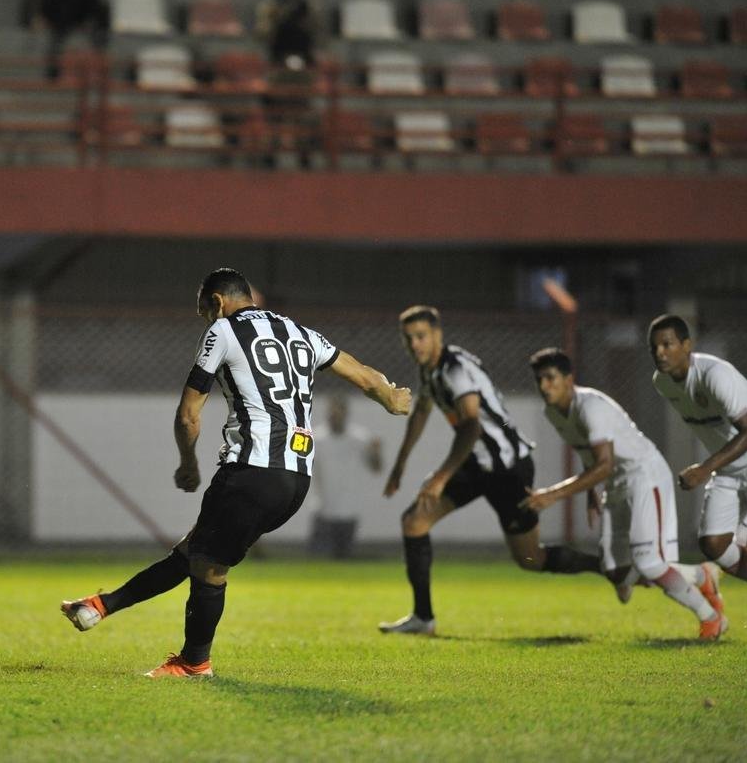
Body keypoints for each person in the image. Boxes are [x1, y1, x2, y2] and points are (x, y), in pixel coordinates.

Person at [60, 268, 412, 677]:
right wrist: (391, 398)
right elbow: (365, 376)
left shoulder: (223, 331)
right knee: (194, 552)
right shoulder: (301, 333)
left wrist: (188, 463)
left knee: (208, 565)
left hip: (251, 470)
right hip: (295, 479)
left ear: (217, 302)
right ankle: (99, 607)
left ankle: (194, 663)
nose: (206, 320)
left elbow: (189, 414)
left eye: (204, 312)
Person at [379, 306, 603, 635]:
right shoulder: (430, 371)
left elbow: (470, 426)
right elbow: (422, 411)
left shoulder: (455, 368)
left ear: (438, 334)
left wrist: (440, 477)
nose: (415, 344)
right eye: (409, 338)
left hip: (507, 467)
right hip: (475, 464)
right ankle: (423, 618)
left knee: (530, 559)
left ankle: (603, 566)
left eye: (421, 336)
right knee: (414, 521)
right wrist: (400, 465)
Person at [522, 348, 727, 640]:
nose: (544, 386)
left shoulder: (590, 406)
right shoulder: (553, 411)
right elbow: (589, 452)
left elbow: (603, 464)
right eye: (539, 380)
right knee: (614, 570)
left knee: (650, 564)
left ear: (569, 379)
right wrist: (590, 491)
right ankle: (700, 575)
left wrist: (552, 495)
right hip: (615, 483)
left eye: (550, 378)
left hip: (644, 477)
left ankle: (711, 618)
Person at [648, 314, 747, 588]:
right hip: (731, 465)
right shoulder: (662, 382)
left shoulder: (714, 375)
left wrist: (704, 468)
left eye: (667, 344)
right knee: (714, 544)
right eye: (654, 347)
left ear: (687, 345)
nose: (660, 353)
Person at [254, 0, 320, 169]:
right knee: (274, 111)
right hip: (278, 64)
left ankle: (304, 153)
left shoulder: (309, 6)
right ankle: (270, 153)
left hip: (303, 66)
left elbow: (317, 34)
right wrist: (277, 18)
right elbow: (262, 34)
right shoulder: (271, 6)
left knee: (303, 112)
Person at [308, 394, 384, 559]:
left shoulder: (360, 438)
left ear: (345, 414)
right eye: (332, 413)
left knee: (345, 558)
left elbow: (376, 467)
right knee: (319, 560)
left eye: (338, 413)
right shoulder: (316, 438)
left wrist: (376, 452)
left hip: (349, 508)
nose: (334, 417)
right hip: (323, 507)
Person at [33, 0, 110, 81]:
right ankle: (54, 63)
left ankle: (100, 36)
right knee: (66, 2)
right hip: (55, 4)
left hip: (76, 3)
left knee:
======
The answer should consist of every line from the listing above that includes the word "elbow".

Result of the task:
right elbow: (365, 376)
left elbow: (189, 414)
left elbow: (470, 426)
right elbow: (422, 411)
right elbow: (589, 452)
left elbow: (603, 464)
left elbow: (317, 34)
right elbow: (262, 34)
left elbow: (376, 467)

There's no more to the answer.